Segment Start: Extracted data

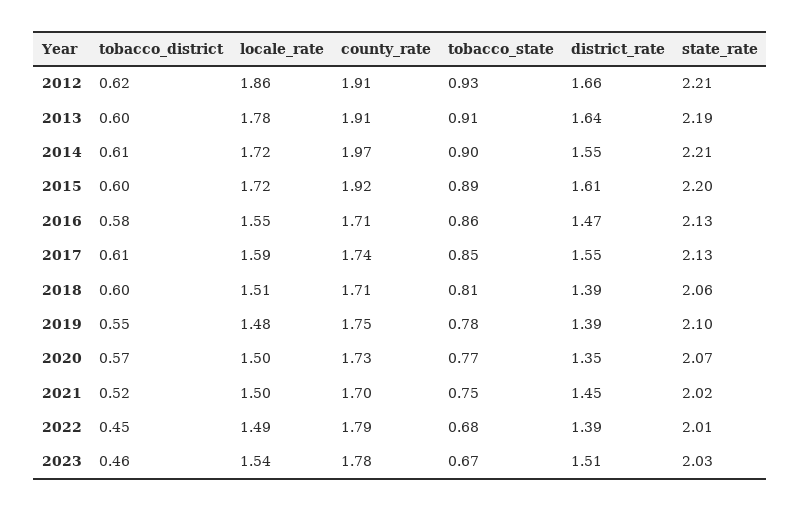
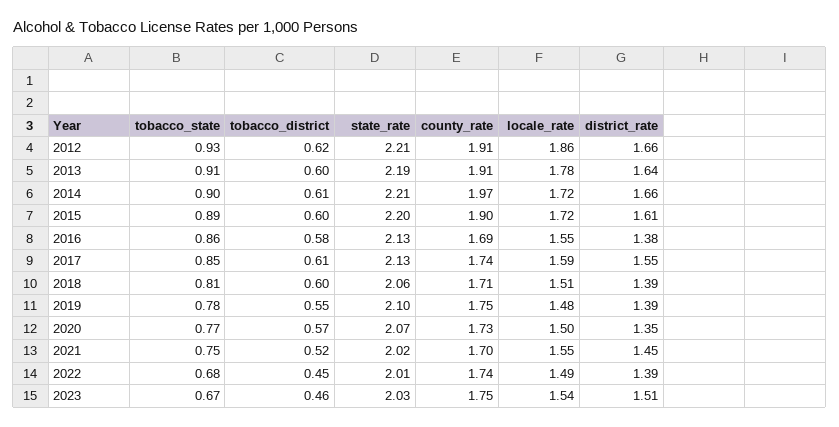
  {
    "tobacco_district": {
      "2012": 0.62,
      "2013": 0.6,
      "2014": 0.61,
      "2015": 0.6,
      "2016": 0.58,
      "2017": 0.61,
      "2018": 0.6,
      "2019": 0.55,
      "2020": 0.57,
      "2021": 0.52,
      "2022": 0.45,
      "2023": 0.46
    },
    "locale_rate": {
      "2012": 1.86,
      "2013": 1.78,
      "2014": 1.72,
      "2015": 1.72,
      "2016": 1.55,
      "2017": 1.59,
      "2018": 1.51,
      "2019": 1.48,
      "2020": 1.5,
-     "2021": 1.5,
+     "2021": 1.55,
      "2022": 1.49,
      "2023": 1.54
    },
    "county_rate": {
      "2012": 1.91,
      "2013": 1.91,
      "2014": 1.97,
-     "2015": 1.92,
+     "2015": 1.9,
-     "2016": 1.71,
+     "2016": 1.69,
      "2017": 1.74,
      "2018": 1.71,
      "2019": 1.75,
      "2020": 1.73,
      "2021": 1.7,
-     "2022": 1.79,
+     "2022": 1.74,
-     "2023": 1.78
+     "2023": 1.75
    },
    "tobacco_state": {
      "2012": 0.93,
      "2013": 0.91,
      "2014": 0.9,
      "2015": 0.89,
      "2016": 0.86,
      "2017": 0.85,
      "2018": 0.81,
      "2019": 0.78,
      "2020": 0.77,
      "2021": 0.75,
      "2022": 0.68,
      "2023": 0.67
    },
    "district_rate": {
      "2012": 1.66,
      "2013": 1.64,
-     "2014": 1.55,
+     "2014": 1.66,
      "2015": 1.61,
-     "2016": 1.47,
+     "2016": 1.38,
      "2017": 1.55,
      "2018": 1.39,
      "2019": 1.39,
      "2020": 1.35,
      "2021": 1.45,
      "2022": 1.39,
      "2023": 1.51
    },
    "state_rate": {
      "2012": 2.21,
      "2013": 2.19,
      "2014": 2.21,
      "2015": 2.2,
      "2016": 2.13,
      "2017": 2.13,
      "2018": 2.06,
      "2019": 2.1,
      "2020": 2.07,
      "2021": 2.02,
      "2022": 2.01,
      "2023": 2.03
    }
  }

Segment End: Extracted data

▶ [Exercise instructions]
The records above should be retyped in full and exactly; omit the pictures.

▶ [Answer box]
  {
    "tobacco_district": {
      "2012": 0.62,
      "2013": 0.6,
      "2014": 0.61,
      "2015": 0.6,
      "2016": 0.58,
      "2017": 0.61,
      "2018": 0.6,
      "2019": 0.55,
      "2020": 0.57,
      "2021": 0.52,
      "2022": 0.45,
      "2023": 0.46
    },
    "locale_rate": {
      "2012": 1.86,
      "2013": 1.78,
      "2014": 1.72,
      "2015": 1.72,
      "2016": 1.55,
      "2017": 1.59,
      "2018": 1.51,
      "2019": 1.48,
      "2020": 1.5,
-     "2021": 1.5,
+     "2021": 1.55,
      "2022": 1.49,
      "2023": 1.54
    },
    "county_rate": {
      "2012": 1.91,
      "2013": 1.91,
      "2014": 1.97,
-     "2015": 1.92,
+     "2015": 1.9,
-     "2016": 1.71,
+     "2016": 1.69,
      "2017": 1.74,
      "2018": 1.71,
      "2019": 1.75,
      "2020": 1.73,
      "2021": 1.7,
-     "2022": 1.79,
+     "2022": 1.74,
-     "2023": 1.78
+     "2023": 1.75
    },
    "tobacco_state": {
      "2012": 0.93,
      "2013": 0.91,
      "2014": 0.9,
      "2015": 0.89,
      "2016": 0.86,
      "2017": 0.85,
      "2018": 0.81,
      "2019": 0.78,
      "2020": 0.77,
      "2021": 0.75,
      "2022": 0.68,
      "2023": 0.67
    },
    "district_rate": {
      "2012": 1.66,
      "2013": 1.64,
-     "2014": 1.55,
+     "2014": 1.66,
      "2015": 1.61,
-     "2016": 1.47,
+     "2016": 1.38,
      "2017": 1.55,
      "2018": 1.39,
      "2019": 1.39,
      "2020": 1.35,
      "2021": 1.45,
      "2022": 1.39,
      "2023": 1.51
    },
    "state_rate": {
      "2012": 2.21,
      "2013": 2.19,
      "2014": 2.21,
      "2015": 2.2,
      "2016": 2.13,
      "2017": 2.13,
      "2018": 2.06,
      "2019": 2.1,
      "2020": 2.07,
      "2021": 2.02,
      "2022": 2.01,
      "2023": 2.03
    }
  }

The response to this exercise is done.